◆ Assigned task ◆
Each entry has to be printed again exactly.

◆ Provided records ◆
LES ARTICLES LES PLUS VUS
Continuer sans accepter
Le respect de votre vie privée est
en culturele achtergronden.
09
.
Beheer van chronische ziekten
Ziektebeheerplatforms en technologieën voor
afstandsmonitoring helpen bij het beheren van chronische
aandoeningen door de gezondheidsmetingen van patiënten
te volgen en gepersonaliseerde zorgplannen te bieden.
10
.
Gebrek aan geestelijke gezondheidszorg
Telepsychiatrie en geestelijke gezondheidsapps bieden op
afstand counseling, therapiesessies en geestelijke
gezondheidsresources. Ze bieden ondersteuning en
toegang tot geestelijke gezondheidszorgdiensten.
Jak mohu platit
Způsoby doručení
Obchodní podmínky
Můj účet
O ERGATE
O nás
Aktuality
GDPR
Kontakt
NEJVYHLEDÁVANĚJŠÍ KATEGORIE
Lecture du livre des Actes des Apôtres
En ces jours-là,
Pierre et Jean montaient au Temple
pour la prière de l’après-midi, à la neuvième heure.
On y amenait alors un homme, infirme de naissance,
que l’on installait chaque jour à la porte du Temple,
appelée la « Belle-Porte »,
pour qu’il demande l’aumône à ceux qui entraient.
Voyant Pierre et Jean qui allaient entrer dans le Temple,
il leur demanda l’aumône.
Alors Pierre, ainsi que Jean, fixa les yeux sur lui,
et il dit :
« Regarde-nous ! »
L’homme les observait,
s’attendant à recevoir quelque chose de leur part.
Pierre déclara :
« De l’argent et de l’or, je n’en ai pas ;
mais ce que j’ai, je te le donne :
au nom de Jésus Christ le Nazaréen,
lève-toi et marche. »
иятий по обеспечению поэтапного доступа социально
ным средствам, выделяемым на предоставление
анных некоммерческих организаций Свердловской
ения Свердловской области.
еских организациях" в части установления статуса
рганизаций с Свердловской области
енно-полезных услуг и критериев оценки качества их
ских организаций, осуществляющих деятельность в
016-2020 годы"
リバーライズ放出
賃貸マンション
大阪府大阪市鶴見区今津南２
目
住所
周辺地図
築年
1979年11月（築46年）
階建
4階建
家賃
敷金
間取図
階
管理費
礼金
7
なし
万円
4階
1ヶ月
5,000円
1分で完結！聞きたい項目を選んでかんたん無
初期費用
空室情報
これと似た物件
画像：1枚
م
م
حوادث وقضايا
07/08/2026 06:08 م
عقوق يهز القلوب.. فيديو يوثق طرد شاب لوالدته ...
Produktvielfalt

◆ Written answer ◆
LES ARTICLES LES PLUS VUS
Continuer sans accepter
Le respect de votre vie privée est
en culturele achtergronden.
09
.
Beheer van chronische ziekten
Ziektebeheerplatforms en technologieën voor
afstandsmonitoring helpen bij het beheren van chronische
aandoeningen door de gezondheidsmetingen van patiënten
te volgen en gepersonaliseerde zorgplannen te bieden.
10
.
Gebrek aan geestelijke gezondheidszorg
Telepsychiatrie en geestelijke gezondheidsapps bieden op
afstand counseling, therapiesessies en geestelijke
gezondheidsresources. Ze bieden ondersteuning en
toegang tot geestelijke gezondheidszorgdiensten.
Jak mohu platit
Způsoby doručení
Obchodní podmínky
Můj účet
O ERGATE
O nás
Aktuality
GDPR
Kontakt
NEJVYHLEDÁVANĚJŠÍ KATEGORIE
Lecture du livre des Actes des Apôtres
En ces jours-là,
Pierre et Jean montaient au Temple
pour la prière de l’après-midi, à la neuvième heure.
On y amenait alors un homme, infirme de naissance,
que l’on installait chaque jour à la porte du Temple,
appelée la « Belle-Porte »,
pour qu’il demande l’aumône à ceux qui entraient.
Voyant Pierre et Jean qui allaient entrer dans le Temple,
il leur demanda l’aumône.
Alors Pierre, ainsi que Jean, fixa les yeux sur lui,
et il dit :
« Regarde-nous ! »
L’homme les observait,
s’attendant à recevoir quelque chose de leur part.
Pierre déclara :
« De l’argent et de l’or, je n’en ai pas ;
mais ce que j’ai, je te le donne :
au nom de Jésus Christ le Nazaréen,
lève-toi et marche. »
иятий по обеспечению поэтапного доступа социально
ным средствам, выделяемым на предоставление
анных некоммерческих организаций Свердловской
ения Свердловской области.
еских организациях" в части установления статуса
рганизаций с Свердловской области
енно-полезных услуг и критериев оценки качества их
ских организаций, осуществляющих деятельность в
016-2020 годы"
リバーライズ放出
賃貸マンション
大阪府大阪市鶴見区今津南２
目
住所
周辺地図
築年
1979年11月（築46年）
階建
4階建
家賃
敷金
間取図
階
管理費
礼金
7
なし
万円
4階
1ヶ月
5,000円
1分で完結！聞きたい項目を選んでかんたん無
初期費用
空室情報
これと似た物件
画像：1枚
م
م
حوادث وقضايا
07/08/2026 06:08 م
عقوق يهز القلوب.. فيديو يوثق طرد شاب لوالدته ...
Produktvielfalt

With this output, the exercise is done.